[Items stored in a collection]
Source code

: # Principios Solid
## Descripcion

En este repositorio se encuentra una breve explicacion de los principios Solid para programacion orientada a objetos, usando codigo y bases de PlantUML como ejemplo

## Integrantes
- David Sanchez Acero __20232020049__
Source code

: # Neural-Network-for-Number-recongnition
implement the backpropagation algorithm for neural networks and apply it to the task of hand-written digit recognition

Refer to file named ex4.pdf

[TASK DESCRIPTION] Can you return every one of these rows verbatim?

[RESPONSE TO THIS TASK]
Source code

: # Principios Solid
## Descripcion

En este repositorio se encuentra una breve explicacion de los principios Solid para programacion orientada a objetos, usando codigo y bases de PlantUML como ejemplo

## Integrantes
- David Sanchez Acero __20232020049__
Source code

: # Neural-Network-for-Number-recongnition
implement the backpropagation algorithm for neural networks and apply it to the task of hand-written digit recognition

Refer to file named ex4.pdf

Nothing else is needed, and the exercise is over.